Whenever I tell someone I work full time running my own business as a debate trainer, they normally ask me three questions:

1) What on earth is a debate trainer?

2) What do you do with your day?

3) You gave up a steady job to start a new business in the middle of a recession – are you insane?

What on earth is a debate trainer?

Communications consultant is probably the more conventional ‘corporate’ definition. I, along with my esteemed colleagues, teach people how to bridge the gap from merely speaking (a challenge enough in itself) to persuading. We do this through the medium of debating. What is the difference between speaking and persuading? In a word: scrutiny. Speak well and people will like you. Speak persuasively and people will agree with you too. Scrutiny normally involves either competing with someone else’s point of view or taking questions from an inquisitive audience. Debating covers both. More importantly, it often requires you to defend a position with which you may vehemently disagree, forcing you to critically evaluate your own personal beliefs for weaknesses and vulnerabilities as well as exploring new and innovative interpretations of your new stance in a bid to make it that bit more palatable and convincing.

What do you do with your day?

I’d be lying if I said I worked for just as many hours per day as when I was a full time employee, but that’s mainly because my last job involved getting up at 5.30 in the morning, arriving to work at 7, and not leaving until 6. Now, I only get up before 8am if I have a meeting or a particularly long day ahead – bliss! My motto is: working hard is good, working smart is better (and yes I did steal that from TV series ‘House’). If I can get everything I want to get done in 2 hours, then I’ll work a two hour day. If I have a series of meetings, mountains of admin, and a workshop to run, it will be a 10 hour day. The point is, it is my time and I decide how to use it. The truth is, I spend a lot of that time glued to my laptop and phone ensuring that I can respond to any question or enquiry that comes through instantaneously as quality customer service is the name of the game for any start-up trying to keep its head above water.

You gave up a steady job to start a new business in the middle of a recession – are you insane?

Quite possibly, but I don’t care. Ultimately, the success or failure of a business depends on winning and retaining customers. Right now, I am gaining new customers every week, so things are looking good. It is clear there is a demand for what I offer, mainly because not many people offer it as debating is one of the most under-rated skills in both education and the workplace even though we rely on it all the time to persuade others to do what we want.

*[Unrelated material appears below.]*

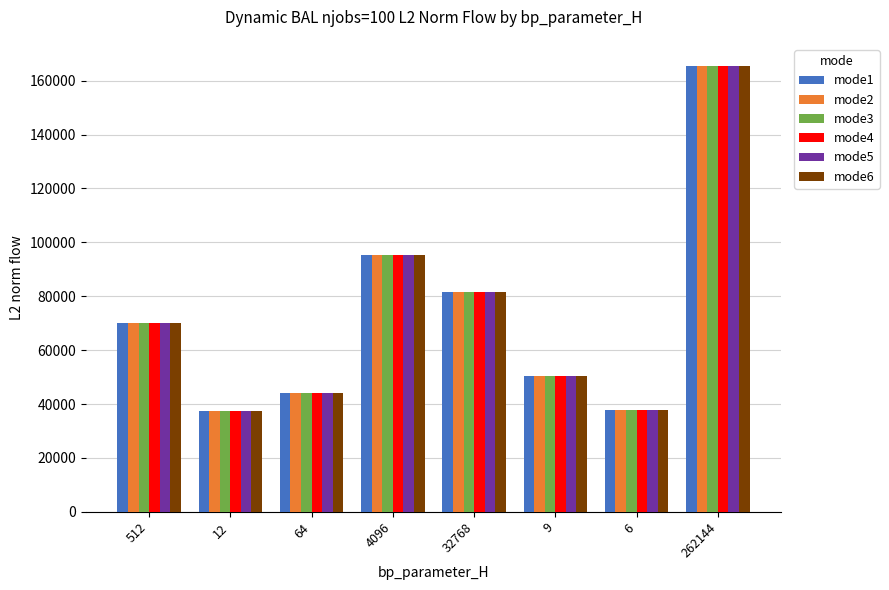

What is the greatest value displayed?

165416.9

It is true that money is a lot tighter than it used to be (to put it lightly) and I am essentially living hand to mouth at the moment, but consider this for a moment. I recently attended a debating conference in Eastbourne, which wasn’t cheap. Yet when I paid my hotel bill and bought my train ticket, I was able to recall the exact moment I had earned the money to pay for it at the previous week’s workshop. That was new for me.

Never before has the link between the work I do and the money I spend been so clear. Moreover, every penny I earn comes from a customer whose business I have had to win myself in the first place, selling a service I created from scratch, to people I have never met. It is scary, but also invigorating. Most importantly of all, it has instilled in me a unique sense of purpose and pride in what I do, which I have never had before even in jobs I truly enjoyed. Now my eyes have been opened to a new and exciting way of life, I don’t ever intend to go back to the old one, recession be damned.